**SOAL UNTUK DIKERJAKAN**
1. Tuliskan ulang bagian berita tentang perubahan Perda Pajak Daerah, mulai dari "Oleh Leon Weldrick" dan terus sampai "Jakarta, Selasa (14/7/2026).".
2. Menurut berita tentang perubahan Perda Pajak Daerah, berapa tarif PBBKB yang diterapkan bagi kendaraan umum?
3. Sebutkan semua sifat tata kelola perpajakan yang hendak diwujudkan menurut berita tentang perubahan Perda Pajak Daerah.
++++ KUTIPAN HALAMAN ++++
HOME  ⁄  Nasional

Rano Karno Sebut Perubahan Perda Pajak Daerah Diperkuat untuk Wujudkan Kepastian Hukum dan Tata Kelola Transparan

Oleh Leon Weldrick
SHARE   :

Rano Karno Sebut Perubahan Perda Pajak Daerah Diperkuat untuk Wujudkan Kepastian Hukum dan Tata Kelola Transparan
Foto: Wakil Gubernur DKI Jakarta Rano Karno menjawab pandangan fraksi dalam Rapat Paripurna DPRD DKI Jakarta di Gedung DPRD DKI Jakarta, Selasa 14/7/2026 (sumber: Pemprov DKI Jakarta)

Pantau - Wakil Gubernur DKI Jakarta Rano Karno menyatakan perubahan Peraturan Daerah (Perda) Nomor 1 Tahun 2024 tentang Pajak Daerah dan Retribusi Daerah bertujuan memperkuat kepastian hukum, keadilan, serta tata kelola perpajakan yang transparan, akuntabel, dan adaptif di Jakarta saat menjawab pemandangan umum fraksi-fraksi DPRD dalam Rapat Paripurna DPRD DKI Jakarta di Gedung DPRD DKI Jakarta, Selasa (14/7/2026).

Rano mengatakan pandangan seluruh fraksi DPRD menjadi bagian penting dalam penyempurnaan substansi regulasi agar mampu menjawab kebutuhan masyarakat dan perkembangan pembangunan di Jakarta.

"Pandangan seluruh fraksi menjadi bagian penting dalam menyempurnakan substansi regulasi agar mampu menjawab kebutuhan masyarakat dan perkembangan pembangunan di Jakarta," kata Rano.

Rano juga mengapresiasi seluruh fraksi DPRD atas berbagai masukan yang disampaikan selama pembahasan Rancangan Peraturan Daerah (Raperda) tentang perubahan Perda Pajak Daerah dan Retribusi Daerah.

"Kami menyambut baik saran dan pendapat yang disampaikan oleh seluruh fraksi terhadap Raperda ini," ujar Rano.

Lima Substansi Perubahan Perda

Rano menjelaskan perubahan Peraturan Daerah Nomor 1 Tahun 2024 mencakup lima substansi utama untuk menyempurnakan tata kelola perpajakan dan retribusi daerah.

Substansi pertama adalah penegasan definisi kendaraan umum dalam pemungutan Pajak Bahan Bakar Kendaraan Bermotor (PBBKB) dengan penerapan tarif PBBKB sebesar 50 persen bagi kendaraan umum.
++++ BAHAN YANG DISEDIAKAN ++++
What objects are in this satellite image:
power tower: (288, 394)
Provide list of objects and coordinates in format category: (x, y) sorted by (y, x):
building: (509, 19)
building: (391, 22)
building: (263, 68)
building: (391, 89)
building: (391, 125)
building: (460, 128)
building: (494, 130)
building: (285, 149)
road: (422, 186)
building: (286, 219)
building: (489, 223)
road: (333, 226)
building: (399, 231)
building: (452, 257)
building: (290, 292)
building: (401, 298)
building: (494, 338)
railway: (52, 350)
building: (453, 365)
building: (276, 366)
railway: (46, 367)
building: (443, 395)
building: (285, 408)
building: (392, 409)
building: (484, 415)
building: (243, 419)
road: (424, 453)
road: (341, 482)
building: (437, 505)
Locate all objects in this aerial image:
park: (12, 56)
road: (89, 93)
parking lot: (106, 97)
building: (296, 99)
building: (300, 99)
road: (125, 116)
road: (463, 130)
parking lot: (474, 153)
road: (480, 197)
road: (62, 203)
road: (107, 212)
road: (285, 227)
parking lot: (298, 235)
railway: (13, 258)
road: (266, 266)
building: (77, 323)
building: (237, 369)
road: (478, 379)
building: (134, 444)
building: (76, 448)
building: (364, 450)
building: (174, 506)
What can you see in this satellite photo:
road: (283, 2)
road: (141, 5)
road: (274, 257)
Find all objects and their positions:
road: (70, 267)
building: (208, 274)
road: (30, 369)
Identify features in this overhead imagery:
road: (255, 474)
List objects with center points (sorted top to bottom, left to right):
++++
**JAWABAN PER BUTIR**
1.
Oleh Leon Weldrick
SHARE   :

Rano Karno Sebut Perubahan Perda Pajak Daerah Diperkuat untuk Wujudkan Kepastian Hukum dan Tata Kelola Transparan
Foto: Wakil Gubernur DKI Jakarta Rano Karno menjawab pandangan fraksi dalam Rapat Paripurna DPRD DKI Jakarta di Gedung DPRD DKI Jakarta, Selasa 14/7/2026 (sumber: Pemprov DKI Jakarta)

Pantau - Wakil Gubernur DKI Jakarta Rano Karno menyatakan perubahan Peraturan Daerah (Perda) Nomor 1 Tahun 2024 tentang Pajak Daerah dan Retribusi Daerah bertujuan memperkuat kepastian hukum, keadilan, serta tata kelola perpajakan yang transparan, akuntabel, dan adaptif di Jakarta saat menjawab pemandangan umum fraksi-fraksi DPRD dalam Rapat Paripurna DPRD DKI Jakarta di Gedung DPRD DKI Jakarta, Selasa (14/7/2026).

2. Tarif PBBKB bagi kendaraan umum sebesar 50 persen.

3. Transparan, akuntabel, adaptif